ブルキナ三週間の滞在の最終日は、私が参加するビジレザの最後の月次だった。時差があり、まだ外は真っ暗な朝4:30から月次に参加した。新代表の二人が率いる、彼ららしい月次を聞きながら、いい船出だと感じた。きっとこれからのビジレザは大航海に出る、そう改めて確信した。朝日が昇り、少しずつ外は明るくなった。清々しい朝だった。

今の私は、ビジレザの社長を退任することに、後悔ひとつない。新しい代表たちとビジレザの船出を、世界で一番ワクワクしている。でも、寂しくない、と言えば、嘘になる。こんなにも素晴らしい仲間たちに、私はこれからも出逢えるのだろうか。そう思えるほどビジレザの仲間は素晴らしい仲間だった。私の一生の宝物だ。

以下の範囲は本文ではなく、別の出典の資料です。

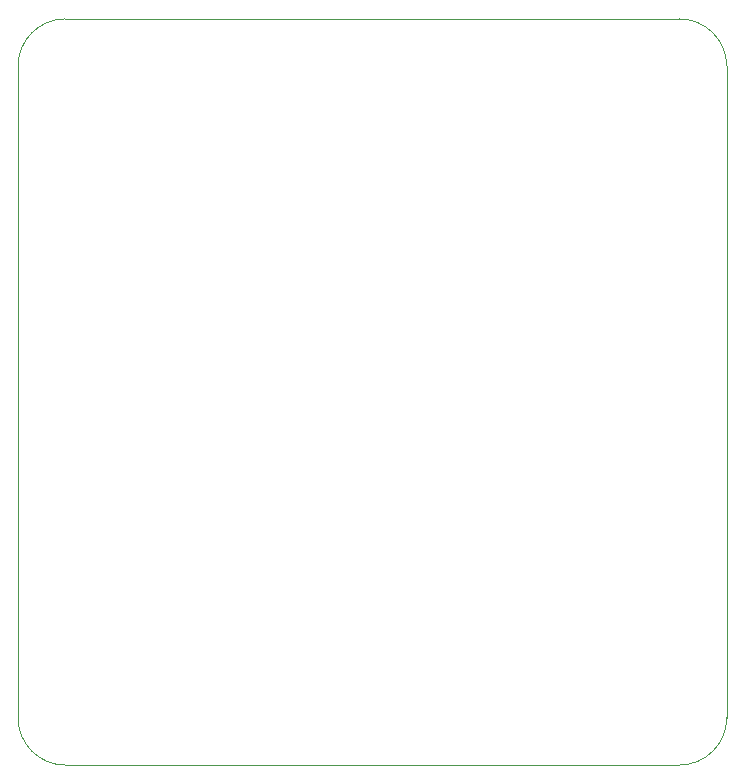
<source format=gbr>
%TF.GenerationSoftware,KiCad,Pcbnew,7.0.8*%
%TF.CreationDate,2023-11-12T18:28:25-08:00*%
%TF.ProjectId,Water Meter Analog - R1,57617465-7220-44d6-9574-657220416e61,rev?*%
%TF.SameCoordinates,Original*%
%TF.FileFunction,Profile,NP*%
%FSLAX46Y46*%
G04 Gerber Fmt 4.6, Leading zero omitted, Abs format (unit mm)*
G04 Created by KiCad (PCBNEW 7.0.8) date 2023-11-12 18:28:25*
%MOMM*%
%LPD*%
G01*
G04 APERTURE LIST*
%TA.AperFunction,Profile*%
%ADD10C,0.050000*%
%TD*%
G04 APERTURE END LIST*
D10*
X4000000Y33828427D02*
X56000000Y33828427D01*
X-3Y37828427D02*
G75*
G03*
X4000000Y33828427I4000003J3D01*
G01*
X60000000Y93000000D02*
G75*
G03*
X56000000Y97000000I-4000000J0D01*
G01*
X56000000Y97000000D02*
X4000000Y97000000D01*
X4000000Y97000000D02*
G75*
G03*
X0Y93000000I0J-4000000D01*
G01*
X56000000Y33828430D02*
G75*
G03*
X60000000Y37828427I0J4000000D01*
G01*
X60000000Y37828427D02*
X60000000Y93000000D01*
X0Y93000000D02*
X0Y37828427D01*
M02*

</source>
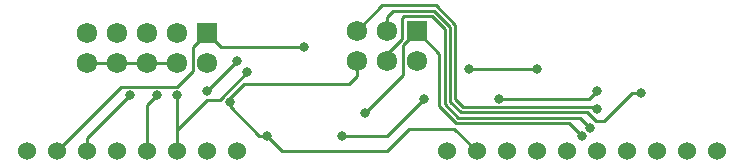
<source format=gbr>
%TF.GenerationSoftware,KiCad,Pcbnew,7.0.9*%
%TF.CreationDate,2024-01-07T05:54:30-05:00*%
%TF.ProjectId,Flipper-ICSP,466c6970-7065-4722-9d49-4353502e6b69,A*%
%TF.SameCoordinates,Original*%
%TF.FileFunction,Copper,L2,Bot*%
%TF.FilePolarity,Positive*%
%FSLAX46Y46*%
G04 Gerber Fmt 4.6, Leading zero omitted, Abs format (unit mm)*
G04 Created by KiCad (PCBNEW 7.0.9) date 2024-01-07 05:54:30*
%MOMM*%
%LPD*%
G01*
G04 APERTURE LIST*
%TA.AperFunction,ComponentPad*%
%ADD10R,1.725000X1.725000*%
%TD*%
%TA.AperFunction,ComponentPad*%
%ADD11C,1.725000*%
%TD*%
%TA.AperFunction,ComponentPad*%
%ADD12C,1.524000*%
%TD*%
%TA.AperFunction,ViaPad*%
%ADD13C,0.800000*%
%TD*%
%TA.AperFunction,Conductor*%
%ADD14C,0.250000*%
%TD*%
G04 APERTURE END LIST*
D10*
%TO.P,J2,1,1*%
%TO.N,MOSI*%
X86995000Y-63030000D03*
D11*
%TO.P,J2,2,2*%
%TO.N,VCC*%
X86995000Y-65570000D03*
%TO.P,J2,3,3*%
%TO.N,unconnected-(J2-Pad3)*%
X84455000Y-63030000D03*
%TO.P,J2,4,4*%
%TO.N,GND*%
X84455000Y-65570000D03*
%TO.P,J2,5,5*%
%TO.N,RESET*%
X81915000Y-63030000D03*
%TO.P,J2,6,6*%
%TO.N,GND*%
X81915000Y-65570000D03*
%TO.P,J2,7,7*%
%TO.N,SCK*%
X79375000Y-63030000D03*
%TO.P,J2,8,8*%
%TO.N,GND*%
X79375000Y-65570000D03*
%TO.P,J2,9,9*%
%TO.N,MISO*%
X76835000Y-63030000D03*
%TO.P,J2,10,10*%
%TO.N,GND*%
X76835000Y-65570000D03*
%TD*%
D10*
%TO.P,J3,1,1*%
%TO.N,MISO*%
X104775000Y-62865000D03*
D11*
%TO.P,J3,2,2*%
%TO.N,VCC*%
X104775000Y-65405000D03*
%TO.P,J3,3,3*%
%TO.N,SCK*%
X102235000Y-62865000D03*
%TO.P,J3,4,4*%
%TO.N,MOSI*%
X102235000Y-65405000D03*
%TO.P,J3,5,5*%
%TO.N,RESET*%
X99695000Y-62865000D03*
%TO.P,J3,6,6*%
%TO.N,GND*%
X99695000Y-65405000D03*
%TD*%
D12*
%TO.P,J1,1,5v*%
%TO.N,5v*%
X71755000Y-73025000D03*
%TO.P,J1,2,A7*%
%TO.N,MOSI*%
X74295000Y-73025000D03*
%TO.P,J1,3,A6*%
%TO.N,MISO*%
X76835000Y-73025000D03*
%TO.P,J1,4,A4*%
%TO.N,unconnected-(J1A-A4-Pad4)*%
X79375000Y-73025000D03*
%TO.P,J1,5,B3*%
%TO.N,SCK*%
X81915000Y-73025000D03*
%TO.P,J1,6,B2*%
%TO.N,RESET*%
X84455000Y-73025000D03*
%TO.P,J1,7,C3*%
%TO.N,unconnected-(J1A-C3-Pad7)*%
X86995000Y-73025000D03*
%TO.P,J1,8,GND*%
%TO.N,unconnected-(J1A-GND-Pad8)*%
X89535000Y-73025000D03*
%TO.P,J1,9,3V3*%
%TO.N,3v3*%
X107315000Y-73025000D03*
%TO.P,J1,10,SWC*%
%TO.N,GND*%
X109855000Y-73025000D03*
%TO.P,J1,11,GND*%
%TO.N,unconnected-(J1A-GND-Pad11)*%
X112395000Y-73025000D03*
%TO.P,J1,12,SIO*%
%TO.N,unconnected-(J1A-SIO-Pad12)*%
X114935000Y-73025000D03*
%TO.P,J1,13,TX*%
%TO.N,unconnected-(J1A-TX-Pad13)*%
X117475000Y-73025000D03*
%TO.P,J1,14,RX*%
%TO.N,unconnected-(J1A-RX-Pad14)*%
X120015000Y-73025000D03*
%TO.P,J1,15,C1*%
%TO.N,unconnected-(J1A-C1-Pad15)*%
X122555000Y-73025000D03*
%TO.P,J1,16,C0*%
%TO.N,unconnected-(J1A-C0-Pad16)*%
X125095000Y-73025000D03*
%TO.P,J1,17,1W*%
%TO.N,unconnected-(J1A-1W-Pad17)*%
X127635000Y-73025000D03*
%TO.P,J1,18,GND*%
%TO.N,unconnected-(J1A-GND-Pad18)*%
X130175000Y-73025000D03*
%TD*%
D13*
%TO.N,MOSI*%
X119451755Y-71030500D03*
X95266614Y-64220065D03*
%TO.N,MISO*%
X80475533Y-68291907D03*
X118745000Y-71755000D03*
X100419501Y-69760500D03*
%TO.N,SCK*%
X86995000Y-67945000D03*
X82766982Y-68291407D03*
X89535000Y-65405000D03*
X123799007Y-68103316D03*
%TO.N,RESET*%
X90443073Y-66310467D03*
X84458987Y-68291907D03*
X120015000Y-69495500D03*
%TO.N,GND*%
X92075000Y-71755000D03*
X88924860Y-68853278D03*
%TO.N,VCC*%
X114935000Y-66040000D03*
X109220000Y-66040000D03*
%TO.N,Net-(LED1-Pad2)*%
X105410000Y-68580000D03*
X120015000Y-67945000D03*
X111760000Y-68580000D03*
X98425000Y-71755000D03*
%TD*%
D14*
%TO.N,MOSI*%
X107130000Y-62680000D02*
X107130000Y-69028604D01*
X118626255Y-70205000D02*
X119451755Y-71030500D01*
X103505000Y-61760000D02*
X103670000Y-61595000D01*
X86995000Y-63030000D02*
X88182500Y-64217500D01*
X88182500Y-64217500D02*
X95264049Y-64217500D01*
X103670000Y-61595000D02*
X106045000Y-61595000D01*
X102235000Y-64768604D02*
X103505000Y-63498604D01*
X102235000Y-65405000D02*
X102235000Y-64768604D01*
X107130000Y-69028604D02*
X108306396Y-70205000D01*
X95264049Y-64217500D02*
X95266614Y-64220065D01*
X106045000Y-61595000D02*
X107130000Y-62680000D01*
X85807500Y-64217500D02*
X86995000Y-63030000D01*
X84455000Y-67566907D02*
X85807500Y-66214407D01*
X79753093Y-67566907D02*
X84455000Y-67566907D01*
X103505000Y-63498604D02*
X103505000Y-61760000D01*
X85807500Y-66214407D02*
X85807500Y-64217500D01*
X108306396Y-70205000D02*
X118626255Y-70205000D01*
X74295000Y-73025000D02*
X79753093Y-67566907D01*
%TO.N,MISO*%
X103587500Y-64052500D02*
X104775000Y-62865000D01*
X117645000Y-70655000D02*
X118745000Y-71755000D01*
X104775000Y-62865000D02*
X106680000Y-64770000D01*
X80475533Y-68291907D02*
X76835000Y-71932440D01*
X76835000Y-71932440D02*
X76835000Y-73025000D01*
X106680000Y-64770000D02*
X106680000Y-69215000D01*
X108120000Y-70655000D02*
X117645000Y-70655000D01*
X106680000Y-69215000D02*
X108120000Y-70655000D01*
X103587500Y-66592501D02*
X103587500Y-64052500D01*
X100419501Y-69760500D02*
X103587500Y-66592501D01*
%TO.N,SCK*%
X86995000Y-67945000D02*
X89535000Y-65405000D01*
X102735241Y-61145000D02*
X106231396Y-61145000D01*
X119201560Y-69755000D02*
X119931560Y-70485000D01*
X107580000Y-68842208D02*
X108492792Y-69755000D01*
X120650000Y-70485000D02*
X123031684Y-68103316D01*
X81915000Y-69143389D02*
X82766982Y-68291407D01*
X119931560Y-70485000D02*
X120650000Y-70485000D01*
X108492792Y-69755000D02*
X119201560Y-69755000D01*
X102235000Y-61645241D02*
X102735241Y-61145000D01*
X106231396Y-61145000D02*
X107580000Y-62493604D01*
X107580000Y-62493604D02*
X107580000Y-68842208D01*
X81915000Y-73025000D02*
X81915000Y-69143389D01*
X102235000Y-62865000D02*
X102235000Y-61645241D01*
X123031684Y-68103316D02*
X123799007Y-68103316D01*
%TO.N,RESET*%
X86995000Y-68670000D02*
X88083540Y-68670000D01*
X88083540Y-68670000D02*
X90443073Y-66310467D01*
X84455000Y-73025000D02*
X84455000Y-68295894D01*
X84455000Y-73025000D02*
X84455000Y-71210000D01*
X108030000Y-68655812D02*
X108679188Y-69305000D01*
X108679188Y-69305000D02*
X118655000Y-69305000D01*
X118655543Y-69304457D02*
X119823957Y-69304457D01*
X84455000Y-68295894D02*
X84458987Y-68291907D01*
X119823957Y-69304457D02*
X120015000Y-69495500D01*
X118655000Y-69305000D02*
X118655543Y-69304457D01*
X108030000Y-62307208D02*
X108030000Y-68655812D01*
X106417792Y-60695000D02*
X108030000Y-62307208D01*
X84455000Y-71210000D02*
X86995000Y-68670000D01*
X101865000Y-60695000D02*
X106417792Y-60695000D01*
X99695000Y-62865000D02*
X101865000Y-60695000D01*
%TO.N,GND*%
X104140000Y-71120000D02*
X102235000Y-73025000D01*
X88924860Y-68853278D02*
X88924860Y-68555140D01*
X88924860Y-69239860D02*
X91440000Y-71755000D01*
X93345000Y-73025000D02*
X92075000Y-71755000D01*
X107950000Y-71120000D02*
X104140000Y-71120000D01*
X88924860Y-68555140D02*
X90170000Y-67310000D01*
X102235000Y-73025000D02*
X93345000Y-73025000D01*
X99060000Y-67310000D02*
X99695000Y-66675000D01*
X91440000Y-71755000D02*
X92075000Y-71755000D01*
X81915000Y-65570000D02*
X79375000Y-65570000D01*
X79375000Y-65570000D02*
X76835000Y-65570000D01*
X90170000Y-67310000D02*
X99060000Y-67310000D01*
X88924860Y-68853278D02*
X88924860Y-69239860D01*
X99695000Y-66675000D02*
X99695000Y-65405000D01*
X109855000Y-73025000D02*
X107950000Y-71120000D01*
X84455000Y-65570000D02*
X81915000Y-65570000D01*
%TO.N,VCC*%
X114935000Y-66040000D02*
X109220000Y-66040000D01*
%TO.N,Net-(LED1-Pad2)*%
X102235000Y-71755000D02*
X98425000Y-71755000D01*
X111760000Y-68580000D02*
X119380000Y-68580000D01*
X105410000Y-68580000D02*
X102235000Y-71755000D01*
X119380000Y-68580000D02*
X120015000Y-67945000D01*
%TD*%
M02*

</source>
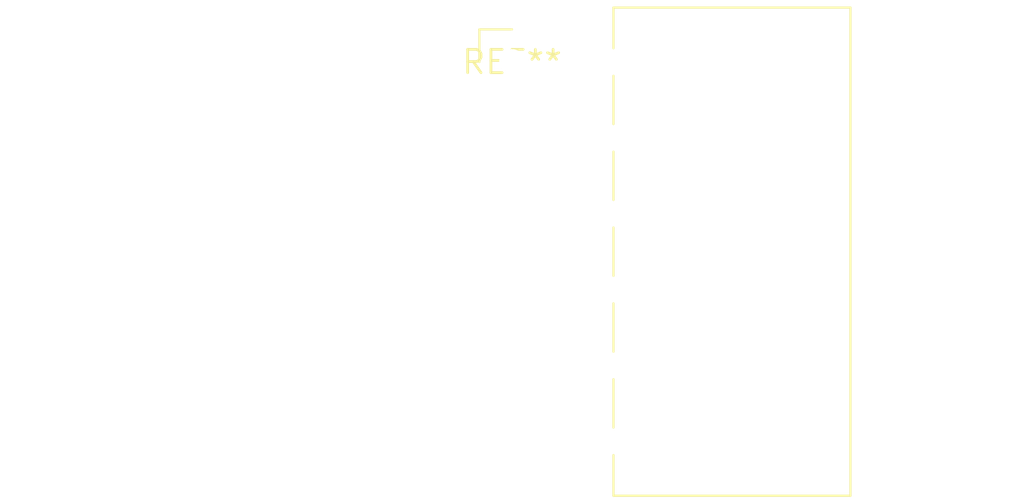
<source format=kicad_pcb>
(kicad_pcb (version 20240108) (generator pcbnew)

  (general
    (thickness 1.6)
  )

  (paper "A4")
  (layers
    (0 "F.Cu" signal)
    (31 "B.Cu" signal)
    (32 "B.Adhes" user "B.Adhesive")
    (33 "F.Adhes" user "F.Adhesive")
    (34 "B.Paste" user)
    (35 "F.Paste" user)
    (36 "B.SilkS" user "B.Silkscreen")
    (37 "F.SilkS" user "F.Silkscreen")
    (38 "B.Mask" user)
    (39 "F.Mask" user)
    (40 "Dwgs.User" user "User.Drawings")
    (41 "Cmts.User" user "User.Comments")
    (42 "Eco1.User" user "User.Eco1")
    (43 "Eco2.User" user "User.Eco2")
    (44 "Edge.Cuts" user)
    (45 "Margin" user)
    (46 "B.CrtYd" user "B.Courtyard")
    (47 "F.CrtYd" user "F.Courtyard")
    (48 "B.Fab" user)
    (49 "F.Fab" user)
    (50 "User.1" user)
    (51 "User.2" user)
    (52 "User.3" user)
    (53 "User.4" user)
    (54 "User.5" user)
    (55 "User.6" user)
    (56 "User.7" user)
    (57 "User.8" user)
    (58 "User.9" user)
  )

  (setup
    (pad_to_mask_clearance 0)
    (pcbplotparams
      (layerselection 0x00010fc_ffffffff)
      (plot_on_all_layers_selection 0x0000000_00000000)
      (disableapertmacros false)
      (usegerberextensions false)
      (usegerberattributes false)
      (usegerberadvancedattributes false)
      (creategerberjobfile false)
      (dashed_line_dash_ratio 12.000000)
      (dashed_line_gap_ratio 3.000000)
      (svgprecision 4)
      (plotframeref false)
      (viasonmask false)
      (mode 1)
      (useauxorigin false)
      (hpglpennumber 1)
      (hpglpenspeed 20)
      (hpglpendiameter 15.000000)
      (dxfpolygonmode false)
      (dxfimperialunits false)
      (dxfusepcbnewfont false)
      (psnegative false)
      (psa4output false)
      (plotreference false)
      (plotvalue false)
      (plotinvisibletext false)
      (sketchpadsonfab false)
      (subtractmaskfromsilk false)
      (outputformat 1)
      (mirror false)
      (drillshape 1)
      (scaleselection 1)
      (outputdirectory "")
    )
  )

  (net 0 "")

  (footprint "TE_MATE-N-LOK_1-770972-x_2x06_P4.14mm_Horizontal" (layer "F.Cu") (at 0 0))

)

</source>
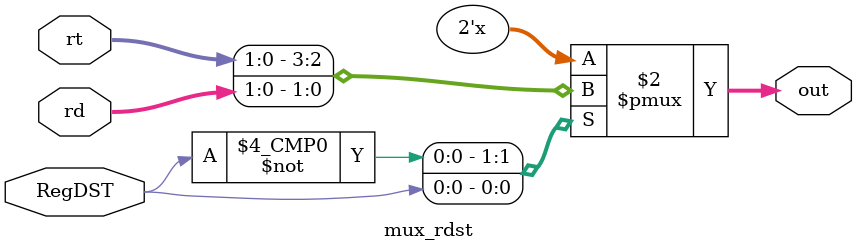
<source format=v>
`timescale 1ns / 1ps


module mux_rdst(input[1:0] rt, input [1:0] rd, input RegDST, output reg [1:0] out);
    always @(rt, rd, RegDST) begin 
        case (RegDST)
            1'b0: begin
                out = rt;
            end 
            1'b1: begin 
                out = rd;
            end 
        endcase
     end 
endmodule

</source>
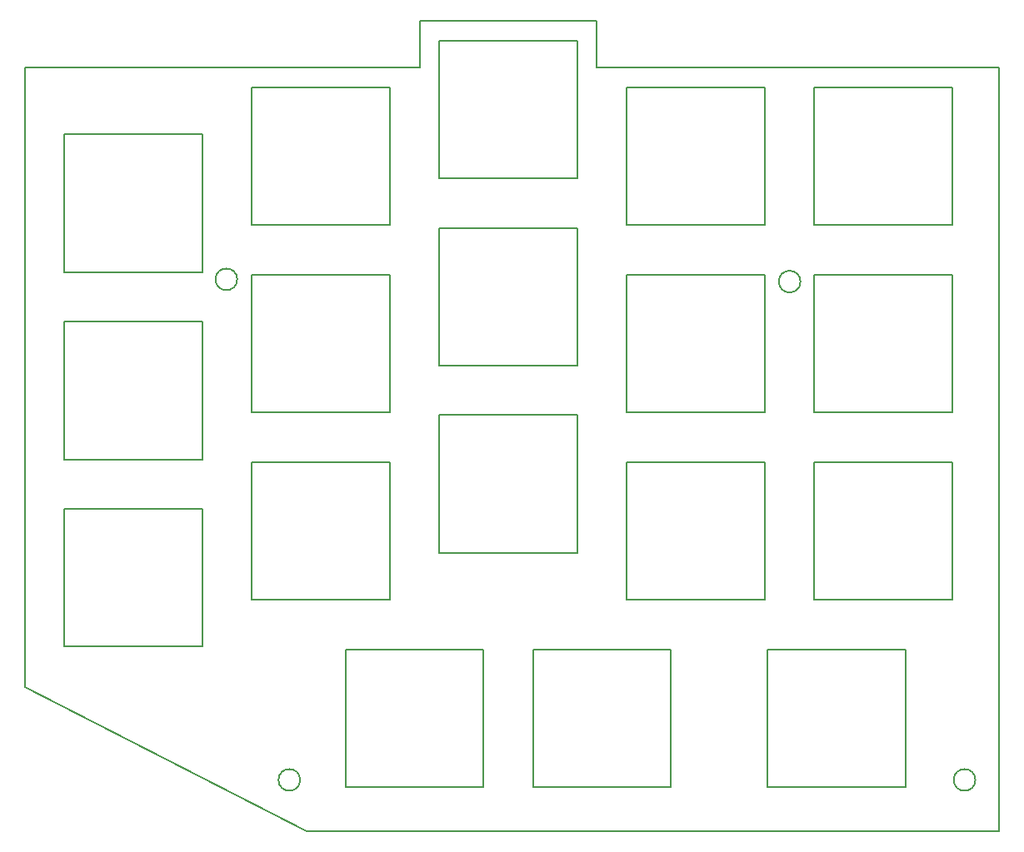
<source format=gbr>
G04 #@! TF.GenerationSoftware,KiCad,Pcbnew,(5.1.6-0-10_14)*
G04 #@! TF.CreationDate,2022-08-20T09:16:16+09:00*
G04 #@! TF.ProjectId,cool536,636f6f6c-3533-4362-9e6b-696361645f70,rev?*
G04 #@! TF.SameCoordinates,Original*
G04 #@! TF.FileFunction,Profile,NP*
%FSLAX46Y46*%
G04 Gerber Fmt 4.6, Leading zero omitted, Abs format (unit mm)*
G04 Created by KiCad (PCBNEW (5.1.6-0-10_14)) date 2022-08-20 09:16:16*
%MOMM*%
%LPD*%
G01*
G04 APERTURE LIST*
G04 #@! TA.AperFunction,Profile*
%ADD10C,0.150000*%
G04 #@! TD*
G04 APERTURE END LIST*
D10*
X105340000Y-268590000D02*
X119340000Y-268590000D01*
X51450000Y-216960000D02*
G75*
G03*
X51450000Y-216960000I-1100000J0D01*
G01*
X47900000Y-216210000D02*
X47900000Y-202210000D01*
X87990000Y-190680000D02*
X87990000Y-195430000D01*
X72000000Y-192680000D02*
X72000000Y-206680000D01*
X91050000Y-197440000D02*
X91050000Y-211440000D01*
X66950000Y-211430000D02*
X66950000Y-197430000D01*
X91050000Y-211440000D02*
X105050000Y-211440000D01*
X52950000Y-211430000D02*
X66950000Y-211430000D01*
X66950000Y-197430000D02*
X52950000Y-197430000D01*
X105340000Y-254590000D02*
X105340000Y-268590000D01*
X119340000Y-268590000D02*
X119340000Y-254590000D01*
X108690000Y-217190000D02*
G75*
G03*
X108690000Y-217190000I-1100000J0D01*
G01*
X70010000Y-195420000D02*
X29900000Y-195420000D01*
X126460000Y-267850000D02*
G75*
G03*
X126460000Y-267850000I-1100000J0D01*
G01*
X119340000Y-254590000D02*
X105340000Y-254590000D01*
X105050000Y-197440000D02*
X91050000Y-197440000D01*
X87990000Y-195430000D02*
X128850000Y-195430000D01*
X47900000Y-240300000D02*
X33900000Y-240300000D01*
X110100000Y-235530000D02*
X110100000Y-249530000D01*
X124100000Y-235530000D02*
X110100000Y-235530000D01*
X52950000Y-235520000D02*
X52950000Y-249520000D01*
X110100000Y-249530000D02*
X124100000Y-249530000D01*
X95520000Y-268590000D02*
X95520000Y-254590000D01*
X105050000Y-249530000D02*
X105050000Y-235530000D01*
X105050000Y-235530000D02*
X91050000Y-235530000D01*
X86000000Y-230770000D02*
X72000000Y-230770000D01*
X72000000Y-230770000D02*
X72000000Y-244770000D01*
X91050000Y-235530000D02*
X91050000Y-249530000D01*
X57850000Y-267850000D02*
G75*
G03*
X57850000Y-267850000I-1100000J0D01*
G01*
X66950000Y-249520000D02*
X66950000Y-235520000D01*
X91050000Y-249530000D02*
X105050000Y-249530000D01*
X124100000Y-249530000D02*
X124100000Y-235530000D01*
X72000000Y-211730000D02*
X72000000Y-225730000D01*
X91050000Y-216490000D02*
X91050000Y-230490000D01*
X66950000Y-230480000D02*
X66950000Y-216480000D01*
X91050000Y-230490000D02*
X105050000Y-230490000D01*
X124100000Y-230490000D02*
X124100000Y-216490000D01*
X47900000Y-221260000D02*
X33900000Y-221260000D01*
X110100000Y-216490000D02*
X110100000Y-230490000D01*
X124100000Y-216490000D02*
X110100000Y-216490000D01*
X52950000Y-216480000D02*
X52950000Y-230480000D01*
X110100000Y-230490000D02*
X124100000Y-230490000D01*
X128850000Y-195430000D02*
X128850000Y-273040000D01*
X29900000Y-258420000D02*
X29900000Y-195420000D01*
X58470000Y-273040000D02*
X29900000Y-258420000D01*
X128850000Y-273040000D02*
X58470000Y-273040000D01*
X52950000Y-197430000D02*
X52950000Y-211430000D01*
X62470000Y-254590000D02*
X62470000Y-268590000D01*
X62470000Y-268590000D02*
X76470000Y-268590000D01*
X76470000Y-254590000D02*
X62470000Y-254590000D01*
X76470000Y-268590000D02*
X76470000Y-254590000D01*
X70010000Y-190680000D02*
X87990000Y-190680000D01*
X81520000Y-254590000D02*
X81520000Y-268590000D01*
X81520000Y-268590000D02*
X95520000Y-268590000D01*
X95520000Y-254590000D02*
X81520000Y-254590000D01*
X72000000Y-244770000D02*
X86000000Y-244770000D01*
X47900000Y-202210000D02*
X33900000Y-202210000D01*
X86000000Y-225730000D02*
X86000000Y-211730000D01*
X72000000Y-225730000D02*
X86000000Y-225730000D01*
X52950000Y-230480000D02*
X66950000Y-230480000D01*
X66950000Y-216480000D02*
X52950000Y-216480000D01*
X47900000Y-235260000D02*
X47900000Y-221260000D01*
X33900000Y-221260000D02*
X33900000Y-235260000D01*
X33900000Y-235260000D02*
X47900000Y-235260000D01*
X105050000Y-230490000D02*
X105050000Y-216490000D01*
X105050000Y-216490000D02*
X91050000Y-216490000D01*
X86000000Y-244770000D02*
X86000000Y-230770000D01*
X110100000Y-197440000D02*
X110100000Y-211440000D01*
X124100000Y-197440000D02*
X110100000Y-197440000D01*
X124100000Y-211440000D02*
X124100000Y-197440000D01*
X110100000Y-211440000D02*
X124100000Y-211440000D01*
X86000000Y-211730000D02*
X72000000Y-211730000D01*
X105050000Y-211440000D02*
X105050000Y-197440000D01*
X86000000Y-206680000D02*
X86000000Y-192680000D01*
X72000000Y-206680000D02*
X86000000Y-206680000D01*
X86000000Y-192680000D02*
X72000000Y-192680000D01*
X33900000Y-202210000D02*
X33900000Y-216210000D01*
X70010000Y-195420000D02*
X70010000Y-190680000D01*
X52950000Y-249520000D02*
X66950000Y-249520000D01*
X66950000Y-235520000D02*
X52950000Y-235520000D01*
X47900000Y-254300000D02*
X47900000Y-240300000D01*
X33900000Y-240300000D02*
X33900000Y-254300000D01*
X33900000Y-254300000D02*
X47900000Y-254300000D01*
X33900000Y-216210000D02*
X47900000Y-216210000D01*
M02*

</source>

そんな大好きな仲間たちが、私の志を応援してくれている。今、愛する船を一人で降りて、自分が活きて生きる場所で新たな船出をする。もう一度、流木を拾って、紐で結んで、イカダを創る。この社会がよりよい社会になるためだけに。 

最後の月次

Special Thanks ビジレザの仲間たち
未熟な船長の荒い操縦に、みんなを船酔いさせたこともあるし、私自身が船酔いしたこともあります。力不足で申し訳なかったと反省します。でもみんなが私を、人として、経営者として、成長させてくれました。みんながいなければ成し得なかったことばかりでした。心から感謝しています。みんなのことがこれまでもこれからも大好きだよ。

Special Thanks 田口さん&鈴木さん
新たな挑戦ができるボーダレスに、そして新たな挑戦ができるボーダレスを作った田口さんと鈴木さんに感謝します。二人は「そんな感謝はいらないから、はなみちが考えるいい社会を創ってこい」なーんて言われそうだけど。でも本当に感謝しています。

Special Thanks ボーダレスの仲間たち
社長を退任する、新しい事業に挑戦したい、そう伝えたすべてのボーダレスの仲間たちが背中を押してくれました。社会をよりよくしたい、そう行動する仲間たちに私はいつも刺激を受けています。本当にありがとうございます。これからも一緒にいい社会を作りましょう。

【編集後記】
「はなみちのビジレザ経営日記」をお読みいただきありがとうございます。大航海に出るビジレザも、新たな船出をするはなみちも、応援してくださるとありがたいです。どちらの船もよりよい社会を創るためだけに、前に進んでいきます。はなみちのビジレザ経営日記は完結しますが、今後も違う形で発信を続けたいと考えています。引き続きよろしくお願いいたします。